Pour assurer cette grande variété de service, Lazare Duvaux fait appel à son équipe d’artisans. À sa mort, il travaille avec les horlogers Moisy, Lenoir et Mallon, le sculpteur Houllier, les fondeurs Leroy, Passe, Gallien, Buron, Vassan, Dugué et Osmont, les garnisseurs Collet et Nolleau, le doreur Amelin et l’argenteur Lemoine, les orfèvres Bellanger et Ducrollay, les ébénistes Macré et Dubois, le marbrier Trouard, ainsi que les vernisseurs Martin et Huet (AN, MC/ET/XCIV/290, 29 novembre 1758).

La clientèle

Comme la majorité des marchands merciers spécialisés dans le commerce des meubles et des objets d’art, Lazare Duvaux se place dans le créneau du luxe pour toucher la clientèle la plus consommatrice, c’est-à-dire la famille royale et l’aristocratie française et européenne.

Si sa première livraison pour le Garde-Meuble de la Couronne apparaît le 29 janvier 1746 (AN, O1 *3314, f° 4), Lazare Duvaux devient le marchand habituel de Louis XV, de Marie Leszczinska (1703-1768) et de la famille royale vers 1747. Les souverains, le Dauphin et la seconde Dauphine, Marie Josèphe de Saxe (1731-1767), et les Filles du roi apparaissent ensuite régulièrement dans son Livre-journal jusqu’à la fin de son activité commerciale.

Sa clientèle comprend la haute aristocratie et les financiers.

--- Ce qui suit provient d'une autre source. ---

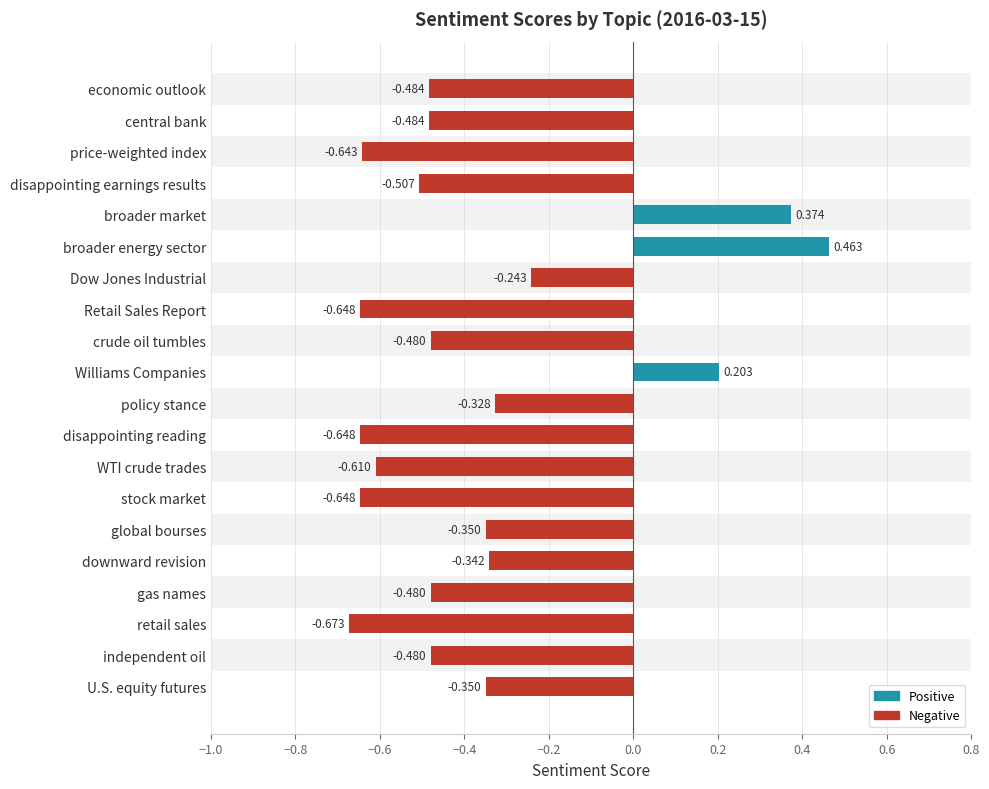

What is the label of the 8th bar from the bottom?

WTI crude trades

De grands collectionneurs, tels les ducs d’Aumont (1709-1782) [Castelluccio S., 2011, p. 76] et de Tallard, le peintre François Boucher (1703-1770) (Castelluccio S., 2019b ; Rimaud Y., 2019), Louis Augustin Angran de Fonspertuis (1669-1747), Augustin Blondel de Gagny (1685-1776) et son fils Barthélémy Augustin Blondel d’Azaincourt, Gaignat, Jean de Julienne (1686-1766) ou Ange Laurent de Lalive de July (1725-1779) n’hésitaient pas à se fournir chez lui, en laques, porcelaines et autres objets d’Orient, preuve de la grande qualité de ses marchandises.

Enfin, autre pratique habituelle chez les marchands, la vente entre confrères, pour combler une lacune de leur stock ou pour répondre rapidement au souhait d’un client. Apparaissent ainsi les merciers Dulac, Fayolle, Thomas-Joachim Hébert (1687-1773), les La Fresnaye, les Le Brun, Machard, l’orfèvre Jean Ducrollay (v. 1708-après 1776) ou les faïenciers Gilles Bazin et Bailly (Duvaux L., 1873, II).

Conclusion

Lazare Duvaux apparaît comme un des merciers les plus célèbres du XVIIIe siècle, en grande partie grâce à la conservation de son Livre-journal. Ce dernier présente la richesse de son fonds de commerce, la variété et la complexité de son activité commerciale, ainsi que la diversité des profils sociologiques de sa clientèle. Un mercier endossait les rôles de marchand, d’antiquaire, de décorateur, de commissionnaire, tout en assurant des services après-vente divers et appréciés. Ce document, complété de son inventaire après décès et des nombreuses études, permettent d’appréhender le rôle capital des merciers dans le développement du commerce du luxe à Paris au XVIIIe siècle, dans la diffusion des productions des artisans et des manufactures, en particulier celle de porcelaine de Sèvres.